- _Selected passage_:
Pytorch call them “hooks”, we have been calling them “callbacks”.

pytorch hooks == callbacks

A minimal example,

model = get_cnn_model(data, nfs)
learn,run = get_runner(model, data, lr=0.5, cbs=cbfs)
# Global vars. We can use a Hook class to avoid this.
act_means = [[] for _ in model]
act_stds  = [[] for _ in model]

def append_stats(i, mod, inp, outp):
"""
A hook is attached to a layer, and needs to have a function that
takes three arguments: module, input, output. Here we store the
mean and std of the output in the correct position of our list.
"""
act_means[i].append(outp.data.mean())
act_stds [i].append(outp.data.std())

for i,m in enumerate(model):
# Check the pytorch doc for register_forward_hook() for more details
m.register_forward_hook(partial(append_stats, i))

run.fit(1, learn)
"""
train: [2.2561553125, tensor(0.1835, device='cuda:0')]
valid: [2.00057578125, tensor(0.3186, device='cuda:0')]

(now act_means, act_stds are populated)
"""


Check the notebook’s section for the Hook class and Hooks class for better implementation.

- _Action item 1_:
Please answer these questions about the PyTorch hooks passage:
(a) What name does PyTorch use for what the passage has been calling "callbacks"?
(b) What three arguments must the function attached to a layer take?
(c) Which two statistics of each layer's output does append_stats store?
- _Action item 2_:
Carry the PyTorch hooks passage further, picking up after its final sentence about the Hook and Hooks classes.

- _Data under study_:
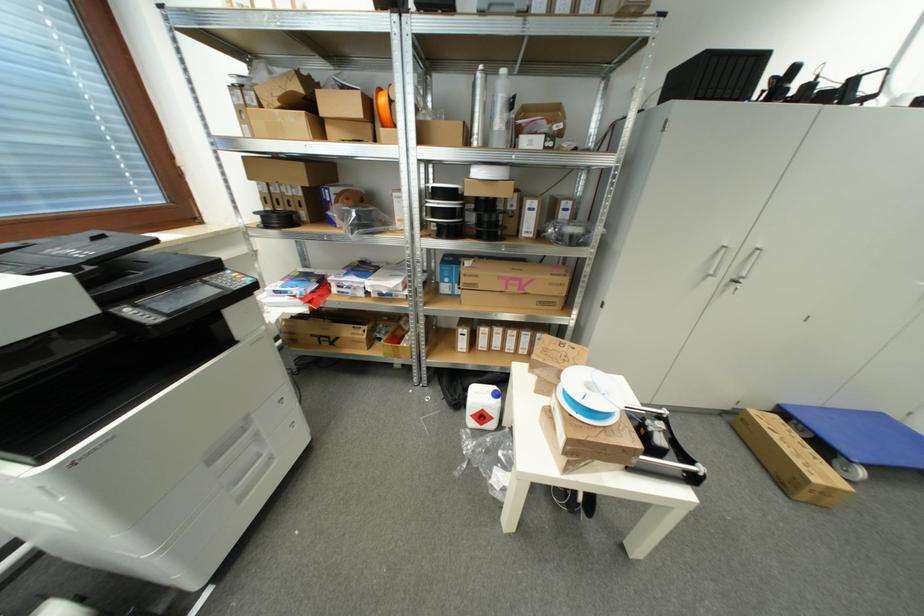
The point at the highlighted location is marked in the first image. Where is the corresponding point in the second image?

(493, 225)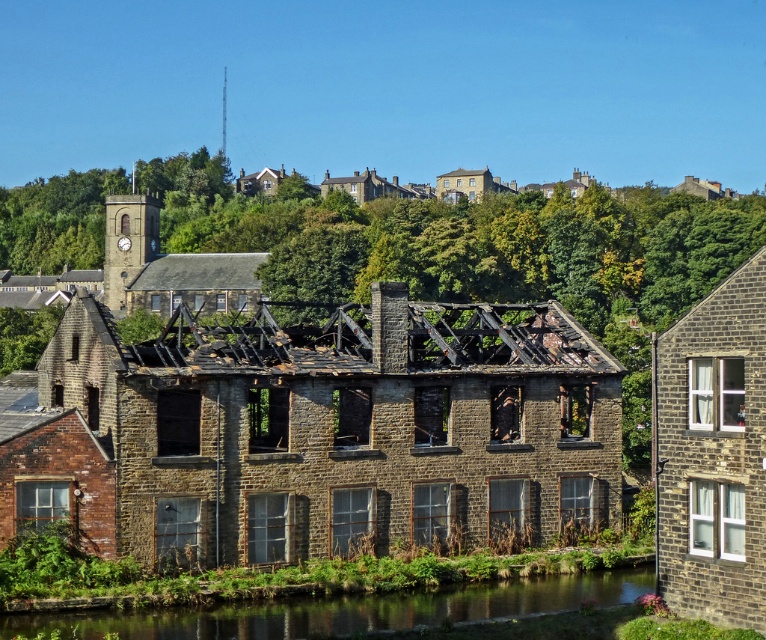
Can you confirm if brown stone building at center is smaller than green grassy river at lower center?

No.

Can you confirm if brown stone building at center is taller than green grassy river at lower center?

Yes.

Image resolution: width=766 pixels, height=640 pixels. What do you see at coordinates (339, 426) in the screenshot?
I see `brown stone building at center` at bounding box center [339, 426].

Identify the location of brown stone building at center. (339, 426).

- _Final answer 1_:
(a) Hooks.
(b) Module, input, and output.
(c) The mean and the std of the output.

- _Final answer 2_:
Tip: When registered hooks, don’t forget to remove them when not needed, or you will run out of memory.

Use the hook with the with block like this:

for l in model:
if isinstance(l, nn.Sequential):
init.kaiming_normal_(l[0].weight)
l[0].bias.data.zero_()

with Hooks(model, append_stats) as hooks:
run.fit(2, learn)
fig,(ax0,ax1) = plt.subplots(1,2, figsize=(10,4))
for h in hooks:
ms,ss = h.stats
ax0.plot(ms[:10])
ax1.plot(ss[:10])
plt.legend(range(6));

fig,(ax0,ax1) = plt.subplots(1,2, figsize=(10,4))
for h in hooks:
ms,ss = h.stats
ax0.plot(ms)
ax1.plot(ss)
plt.legend(range(6));


Python tip: What the with block does is that, it calls the __exit__() method on the object, in this case hooks, after the block.

After using kaiming_normal_, we see that the rise and drop problem is fixed. But what we are really interested in is that, did many activations get super small? Were they nicely activated?

For that, we can add some more statistics into the hooks.

It turns out that after adding histograms and percentage of small activations, we see that over 90% of our activations are wasted (dead ReLU). This is really concerning.

### Generalized ReLU

To avoid wasting most our activations, we can generalize the ReLU by

• leaky ReLU
• subtract by a number and move it into the negatives a bit
• cap it with some max value

Note: kaiming_normal_ and kaiming_uniform_ perform similarly for this model. Some people think uniform does better because it has less around 0, but not rigorously studied yet.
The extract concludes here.